**WHAT NEEDS TO BE DONE:** Go through the entries, filter for the word "Right", and copy every line that has it.

**DATA SUPPLIED:**
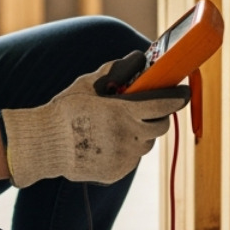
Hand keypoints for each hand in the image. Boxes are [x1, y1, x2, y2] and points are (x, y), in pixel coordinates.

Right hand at [0, 65, 190, 186]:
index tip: (184, 92)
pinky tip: (106, 142)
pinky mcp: (117, 172)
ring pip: (146, 144)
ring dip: (140, 133)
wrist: (45, 145)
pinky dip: (126, 149)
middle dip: (159, 116)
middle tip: (149, 109)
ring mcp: (124, 157)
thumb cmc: (66, 110)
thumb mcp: (88, 83)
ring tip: (118, 126)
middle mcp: (128, 137)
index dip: (178, 98)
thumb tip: (138, 57)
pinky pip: (131, 158)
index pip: (163, 105)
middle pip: (160, 126)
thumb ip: (117, 70)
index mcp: (123, 112)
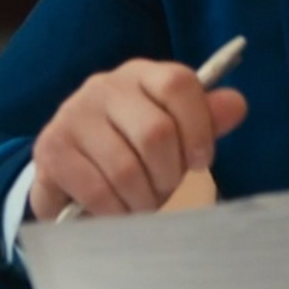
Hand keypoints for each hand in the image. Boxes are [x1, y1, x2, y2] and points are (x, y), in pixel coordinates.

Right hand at [29, 58, 247, 218]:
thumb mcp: (174, 130)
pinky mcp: (51, 150)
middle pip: (156, 132)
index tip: (203, 162)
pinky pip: (97, 191)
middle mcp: (104, 87)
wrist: (70, 169)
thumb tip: (237, 105)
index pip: (178, 84)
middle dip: (170, 175)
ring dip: (144, 200)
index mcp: (141, 75)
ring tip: (145, 205)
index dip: (199, 127)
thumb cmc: (133, 149)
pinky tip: (120, 213)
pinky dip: (117, 212)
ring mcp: (72, 116)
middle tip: (168, 190)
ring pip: (125, 169)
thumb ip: (206, 119)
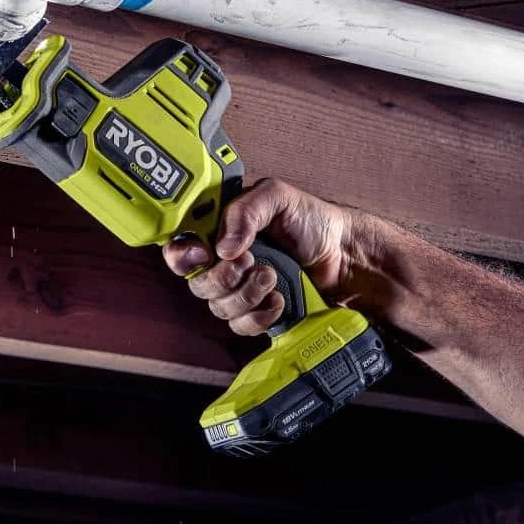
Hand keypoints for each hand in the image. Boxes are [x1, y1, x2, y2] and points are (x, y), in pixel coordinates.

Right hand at [162, 179, 356, 335]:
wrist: (344, 254)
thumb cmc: (311, 220)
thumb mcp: (277, 197)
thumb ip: (245, 211)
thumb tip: (222, 246)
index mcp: (219, 230)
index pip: (180, 247)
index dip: (182, 256)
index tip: (202, 254)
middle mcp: (223, 262)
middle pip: (197, 284)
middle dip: (224, 277)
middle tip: (252, 262)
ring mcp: (239, 290)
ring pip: (219, 308)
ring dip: (247, 294)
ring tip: (272, 276)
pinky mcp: (256, 313)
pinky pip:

**SOLUTION TO THE EXERCISE:**
Right hand at [0, 65, 190, 186]:
Right hand at [29, 58, 247, 218]:
Right hand at [162, 179, 356, 335]:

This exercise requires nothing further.